Langues officielles du Conseil de l'Europe

Commission des questions politiques et de la démocratie

Rapporteur : M. Basri AKTAŞ, Turquie

A. 1. Projet de directive

(open)

L'Assemblée,

Considérant qu'il serait utile d'examiner, dans le cadre de la réorganisation institutionnelle, la question de l'emploi des langues au Conseil de l'Europe,

Charge le Secrétaire Général du Conseil de l'Europe :

(a) d'adresser à tous les Représentants et Suppléants à l'Assemblée Consultative le questionnaire suivant :

« Prière d'indiquer, dans l'ordre de préférence :

1. Quelle est la (ou quelles sont les) langue (s) autre (s) que la langue usuelle dans laquelle (ou lesquelles) vous pourriez suivre les débats?
2. Quelle est la (ou quelles sont les) langue (s) autre (s) que la langue usuelle dans laquelle (ou lesquelles) vous pourriez vous exprimer dans les débats? »;

(b) de donner connaissance à l'Assemblée des réponses reçues à la troisième partie de la présente session.

■ MATÉRIEL FOURNI:

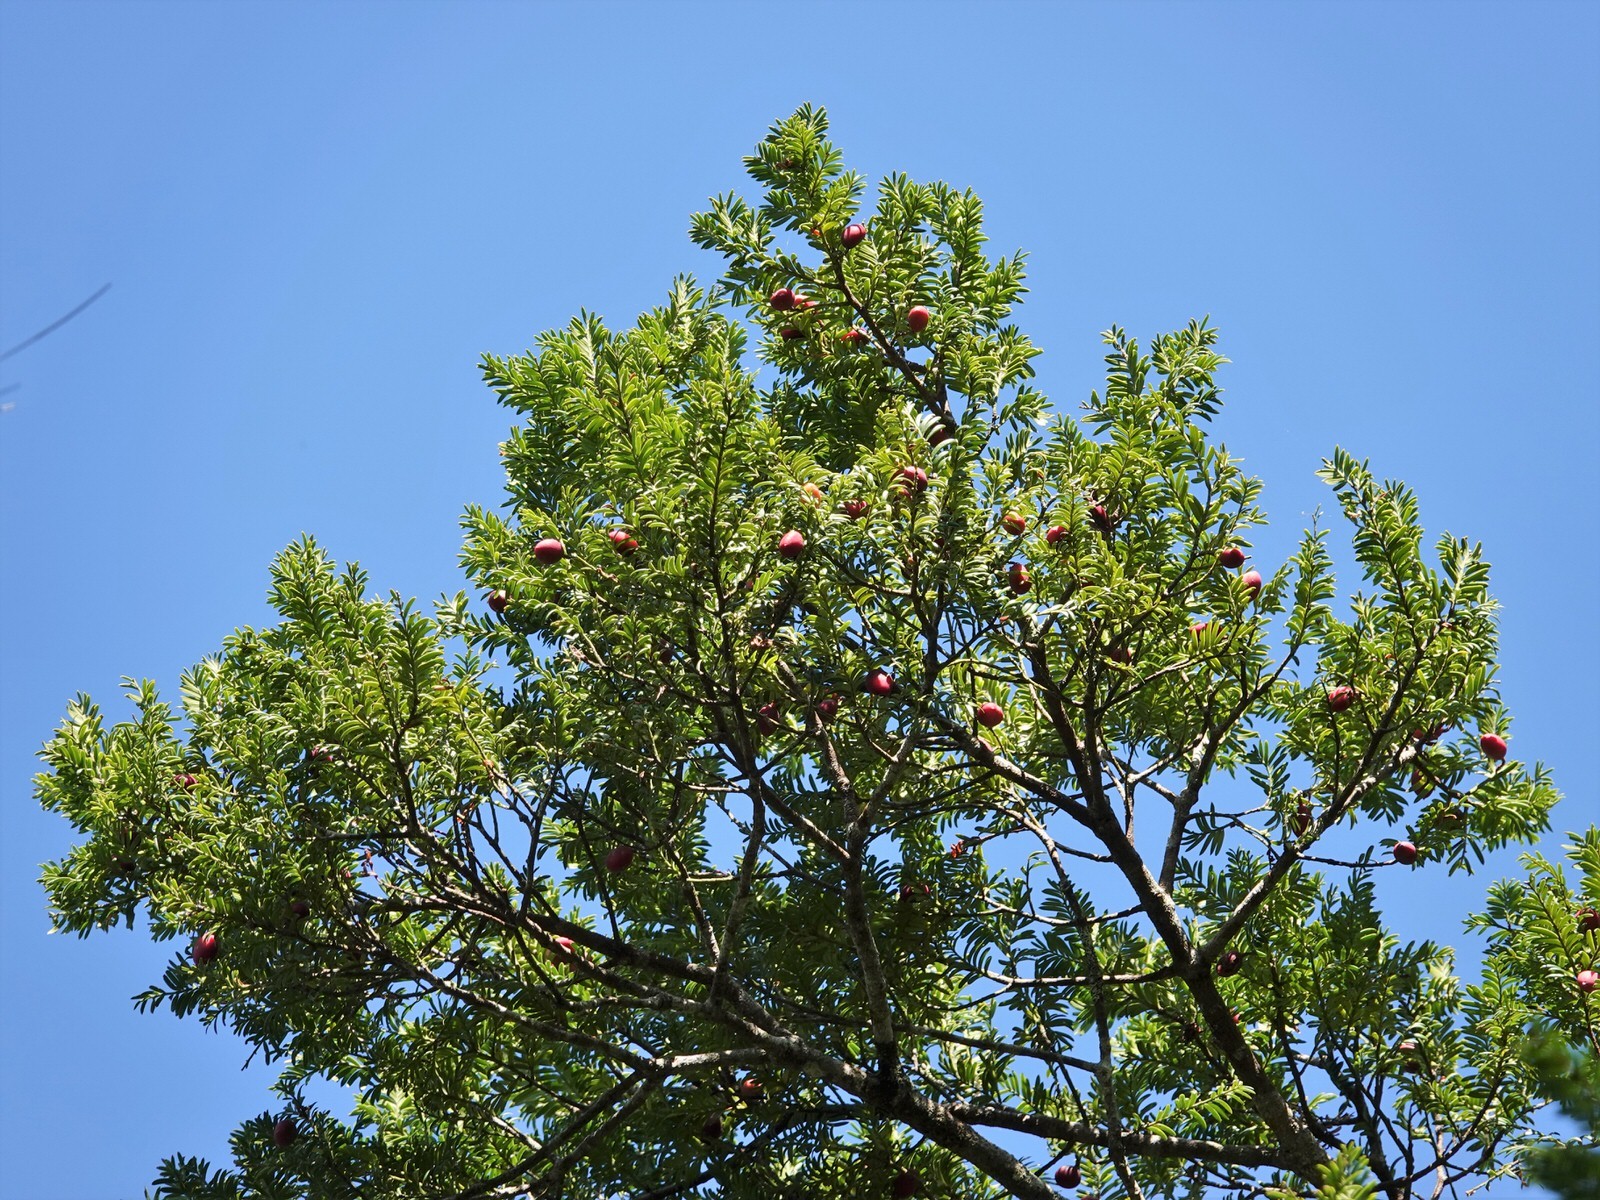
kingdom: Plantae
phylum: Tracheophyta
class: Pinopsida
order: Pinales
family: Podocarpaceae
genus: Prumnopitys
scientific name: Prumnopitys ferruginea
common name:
==
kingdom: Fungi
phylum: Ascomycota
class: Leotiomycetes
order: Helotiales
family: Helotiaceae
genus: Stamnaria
--
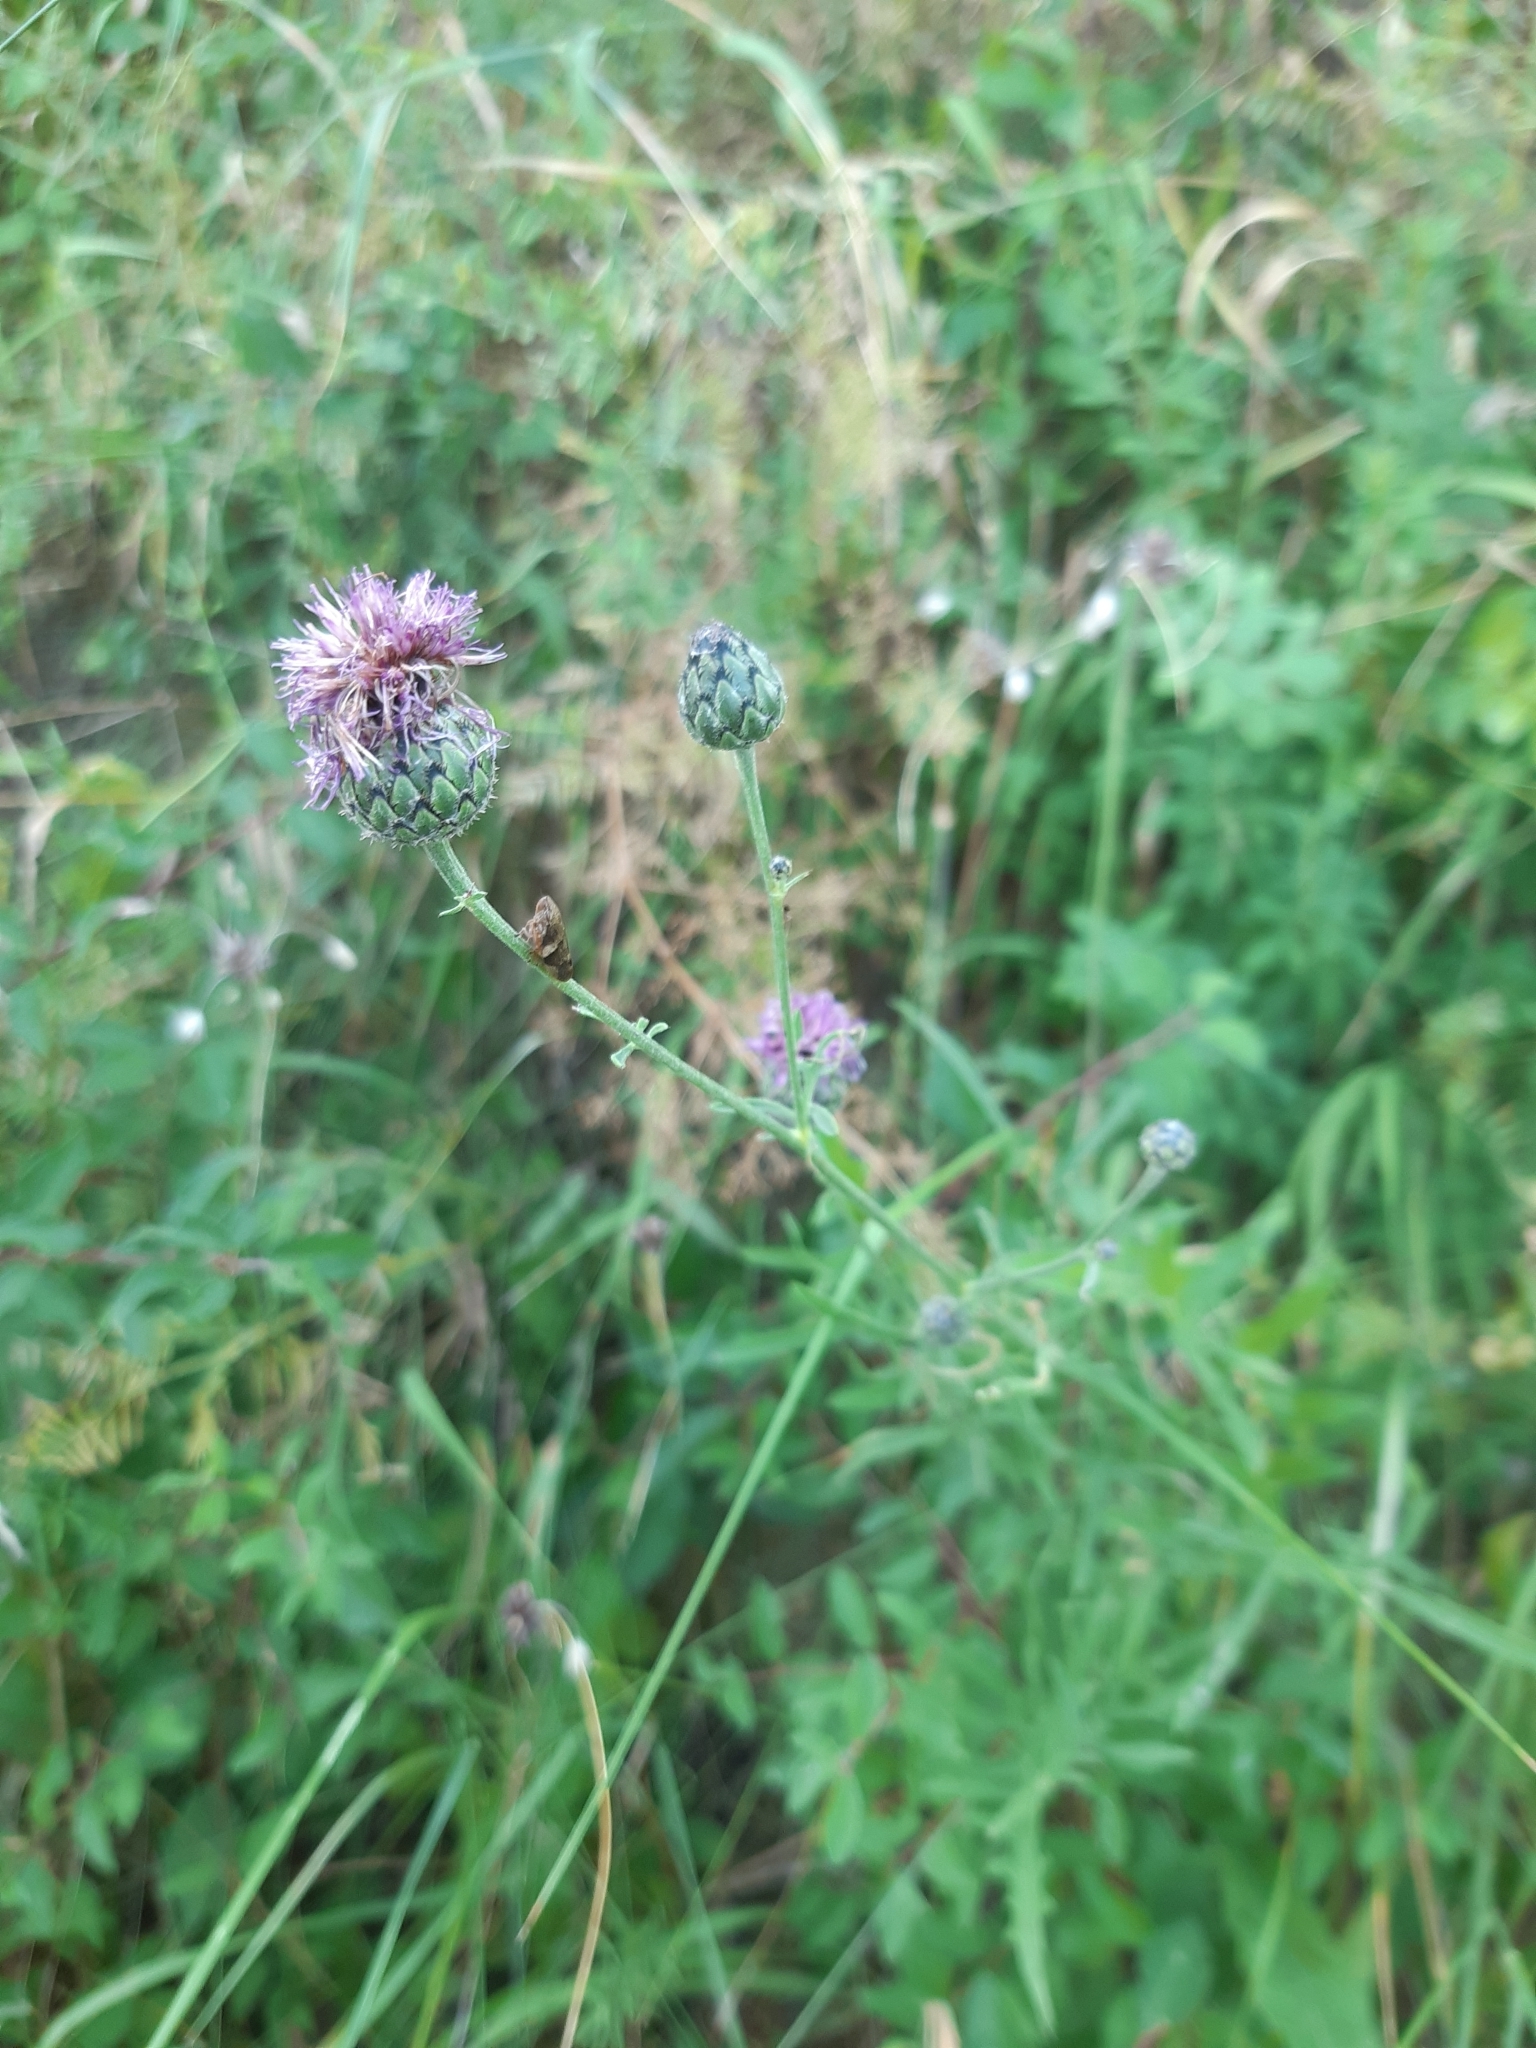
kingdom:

■ EXERCICE ÉCRIT:
Selon l'article sur les langues officielles du Conseil de l'Europe, qui est le rapporteur ?

■ RÉSULTAT DE L'EXERCICE:
M. Basri AKTAŞ, de Turquie.